En préparant sa politique sur l'égalité des femmes et des hommes, la Ville de Montréal a inventorié les politiques à travers le monde. Elle a aussi poussé sa recherche autour de Munich, Berlin, Paris, Londres et Bristol, étant donné l'intérêt de leurs politiques et leur similarité à Montréal. Le rapport final du comité de Montréal constate la grande variété et l'originalité des moyens mis en place.

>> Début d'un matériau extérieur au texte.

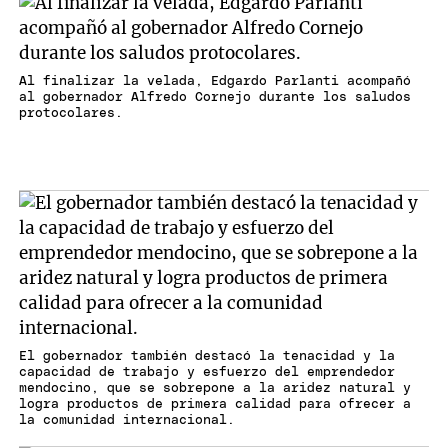
Al finalizar la velada, Edgardo Parlanti acompañó
al gobernador Alfredo Cornejo durante los saludos
protocolares.
El gobernador también destacó la tenacidad y la
capacidad de trabajo y esfuerzo del emprendedor
mendocino, que se sobrepone a la aridez natural y
logra productos de primera calidad para ofrecer a
la comunidad internacional.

Les thèmes les plus fréquents sont la Ville comme entreprise de services publics et à titre d'employeur. Quelques éléments semblent plus faibles : les besoins des femmes semblent souvent déterminés sur la base d'hypothèses, comme s'ils étaient connus dès le départ. Il n'a pas toujours été facile de connaître d'où provenait l'information quant à ces besoins. Très peu de villes semblent entretenir un dialogue avec les femmes afin d'être en mesure de s'adapter à leurs besoins réels et non pas présupposés.
L'évaluation des impacts de ces politiques demeure un exercice complexe, peu d'objectifs étant formulés de manière quantifiable ou mesurable. Le suivi de leur mise en oeuvre est alors plus difficile à documenter. Par conséquent, le risque que ces politiques demeurent au niveau des intentions est augmenté, les objectifs à atteindre n'étant pas clairs. Les recherches ont permis de documenter le contenu de plusieurs politiques d'égalité, mais pas d'identifier les priorités d'intervention de leur mise en oeuvre depuis leur adoption.